DATA FOR THIS TASK »
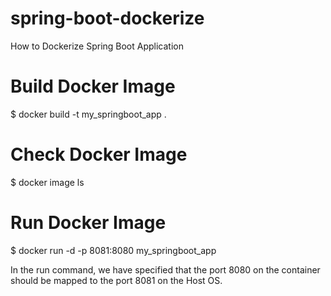 # spring-boot-dockerize
How to Dockerize Spring Boot Application 

# Build Docker Image 
$ docker build -t my_springboot_app .

# Check Docker Image 
$ docker image ls

# Run Docker Image 
$ docker run -d -p 8081:8080 my_springboot_app

In the run command, we have specified that the port 8080 on the container should be mapped to the port 8081 on the Host OS.

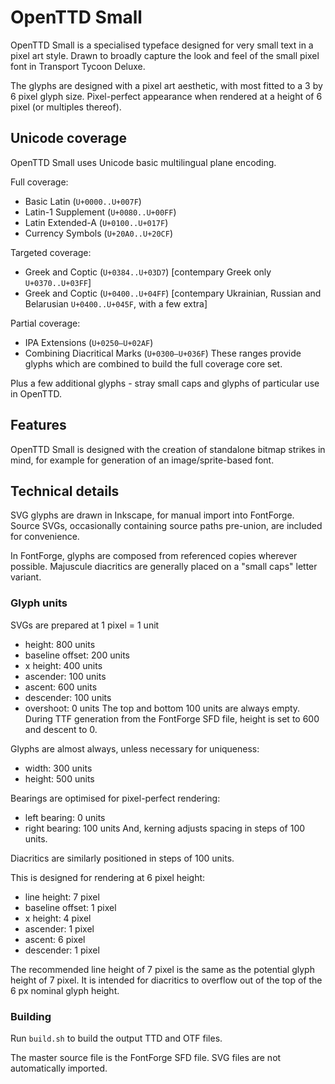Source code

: # OpenTTD Small
OpenTTD Small is a specialised typeface designed for very small text in a pixel art style. Drawn to broadly capture the look and feel of the small pixel font in Transport Tycoon Deluxe.

The glyphs are designed with a pixel art aesthetic, with most fitted to a 3 by 6 pixel glyph size. Pixel-perfect appearance when rendered at a height of 6 pixel (or multiples thereof).

## Unicode coverage
OpenTTD Small uses Unicode basic multilingual plane encoding.

Full coverage:
* Basic Latin (`U+0000..U+007F`)
* Latin-1 Supplement (`U+0080..U+00FF`)
* Latin Extended-A (`U+0100..U+017F`)
* Currency Symbols (`U+20A0..U+20CF`)

Targeted coverage:
* Greek and Coptic (`U+0384..U+03D7`) [contempary Greek only `U+0370..U+03FF`]
* Greek and Coptic (`U+0400..U+04FF`) [contempary Ukrainian, Russian and Belarusian `U+0400..U+045F`, with a few extra]

Partial coverage:
* IPA Extensions (`U+0250–U+02AF`)
* Combining Diacritical Marks (`U+0300–U+036F`)
These ranges provide glyphs which are combined to build the full coverage core set.

Plus a few additional glyphs - stray small caps and glyphs of particular use in OpenTTD.

## Features
OpenTTD Small is designed with the creation of standalone bitmap strikes in mind, for example for generation of an image/sprite-based font.

## Technical details
SVG glyphs are drawn in Inkscape, for manual import into FontForge. Source SVGs, occasionally containing source paths pre-union, are included for convenience.

In FontForge, glyphs are composed from referenced copies wherever possible. Majuscule diacritics are generally placed on a "small caps" letter variant.

### Glyph units
SVGs are prepared at 1 pixel = 1 unit
* height: 800 units
* baseline offset: 200 units
* x height: 400 units
* ascender: 100 units
* ascent: 600 units
* descender: 100 units
* overshoot: 0 units
The top and bottom 100 units are always empty. During TTF generation from the FontForge SFD file, height is set to 600 and descent to 0.

Glyphs are almost always, unless necessary for uniqueness:
* width: 300 units
* height: 500 units

Bearings are optimised for pixel-perfect rendering:
* left bearing: 0 units
* right bearing: 100 units
And, kerning adjusts spacing in steps of 100 units.

Diacritics are similarly positioned in steps of 100 units.

This is designed for rendering at 6 pixel height:
* line height: 7 pixel
* baseline offset: 1 pixel
* x height: 4 pixel
* ascender: 1 pixel
* ascent: 6 pixel
* descender: 1 pixel

The recommended line height of 7 pixel is the same as the potential glyph height of 7 pixel. It is intended for diacritics to overflow out of the top of the 6 px nominal glyph height.

### Building
Run `build.sh` to build the output TTD and OTF files.

The master source file is the FontForge SFD file. SVG files are not automatically imported.
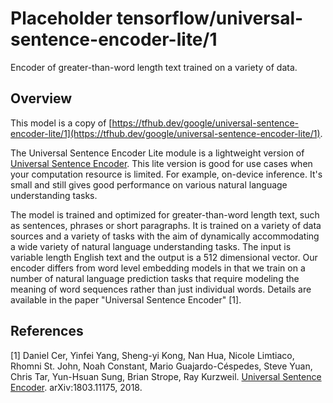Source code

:# Placeholder tensorflow/universal-sentence-encoder-lite/1
Encoder of greater-than-word length text trained on a variety of data.

<!-- module-type: text-embedding -->
<!-- task: text-embedding -->
<!-- network-architecture: dan -->
<!-- language: en -->

## Overview

This model is a copy of [https://tfhub.dev/google/universal-sentence-encoder-lite/1](https://tfhub.dev/google/universal-sentence-encoder-lite/1).

The Universal Sentence Encoder Lite module is a lightweight version of
[Universal Sentence Encoder](https://tfhub.dev/google/universal-sentence-encoder/1).
This lite version is good for use cases when your computation resource is
limited. For example, on-device inference. It's small and still gives good
performance on various natural language understanding tasks.

The model is trained and optimized for greater-than-word length text, such as
sentences, phrases or short paragraphs. It is trained on a variety of data
sources and a variety of tasks with the aim of dynamically accommodating a wide
variety of natural language understanding tasks. The input is variable length
English text and the output is a 512 dimensional vector. Our encoder differs
from word level embedding models in that we train on a number of natural
language prediction tasks that require modeling the meaning of word sequences
rather than just individual words. Details are available in the paper "Universal
Sentence Encoder" [1].

## References

[1] Daniel Cer, Yinfei Yang, Sheng-yi Kong, Nan Hua, Nicole Limtiaco,
Rhomni St. John, Noah Constant, Mario Guajardo-Céspedes, Steve Yuan, Chris Tar,
Yun-Hsuan Sung, Brian Strope, Ray Kurzweil. [Universal Sentence Encoder](https://arxiv.org/abs/1803.11175).
arXiv:1803.11175, 2018.
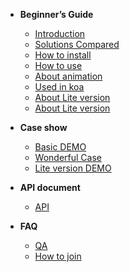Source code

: <!-- docs/_sidebar.md -->

- __<span class="iconfont icon-fly"></span> Beginner’s Guide__
  - [<span class="iconfont icon-page"></span> Introduction](en/guide/introduce.md)
  - [<span class="iconfont icon-file"></span> Solutions Compared](en/guide/program.md)
  - [<span class="iconfont icon-install"></span> How to install](en/guide/installation.md)
  - [<span class="iconfont icon-matrix"></span> How to use](en/guide/useage.md)
  - [<span class="iconfont icon-fly"></span> About animation](en/guide/animate.md)
  - [<span class="iconfont icon-plugin"></span> Used in koa](en/guide/koa.md)
  - [<span class="iconfont icon-nut"></span> About Lite version](en/guide/lite.md)
  - [<span class="iconfont icon-component"></span> About Lite version](en/guide/config.md)

- __<span class="iconfont icon-alert"></span> Case show__
  - [<span class="iconfont icon-crown"></span> Basic DEMO](en/demo/normal.md)
  - [<span class="iconfont icon-router"></span> Wonderful Case](en/demo/wonderful.md)
  - [<span class="iconfont icon-satellite"></span> Lite version DEMO](en/demo/lite.md)

- __<span class="iconfont icon-atom"></span> API document__
  - [<span class="iconfont icon-atom"></span> API](en/api/api.md)

- __<span class="iconfont icon-mix"></span> FAQ__
  - [<span class="iconfont icon-mix"></span> QA](en/qa/qa.md)
  - [<span class="iconfont icon-magic"></span> How to join](en/qa/CONTRIBUTING.md)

PROBLEM STATEMENT » Your task is to repeat exactly the lines from the beginning of the data to the line that contains "## Features", both ends included, leaving out pictures.

RESPONSE BELOW »
 # spring-boot-dockerize
How to Dockerize Spring Boot Application 

# Build Docker Image 
$ docker build -t my_springboot_app .

# Check Docker Image 
$ docker image ls

# Run Docker Image 
$ docker run -d -p 8081:8080 my_springboot_app

In the run command, we have specified that the port 8080 on the container should be mapped to the port 8081 on the Host OS.

Source code

: # OpenTTD Small
OpenTTD Small is a specialised typeface designed for very small text in a pixel art style. Drawn to broadly capture the look and feel of the small pixel font in Transport Tycoon Deluxe.

The glyphs are designed with a pixel art aesthetic, with most fitted to a 3 by 6 pixel glyph size. Pixel-perfect appearance when rendered at a height of 6 pixel (or multiples thereof).

## Unicode coverage
OpenTTD Small uses Unicode basic multilingual plane encoding.

Full coverage:
* Basic Latin (`U+0000..U+007F`)
* Latin-1 Supplement (`U+0080..U+00FF`)
* Latin Extended-A (`U+0100..U+017F`)
* Currency Symbols (`U+20A0..U+20CF`)

Targeted coverage:
* Greek and Coptic (`U+0384..U+03D7`) [contempary Greek only `U+0370..U+03FF`]
* Greek and Coptic (`U+0400..U+04FF`) [contempary Ukrainian, Russian and Belarusian `U+0400..U+045F`, with a few extra]

Partial coverage:
* IPA Extensions (`U+0250–U+02AF`)
* Combining Diacritical Marks (`U+0300–U+036F`)
These ranges provide glyphs which are combined to build the full coverage core set.

Plus a few additional glyphs - stray small caps and glyphs of particular use in OpenTTD.

## Features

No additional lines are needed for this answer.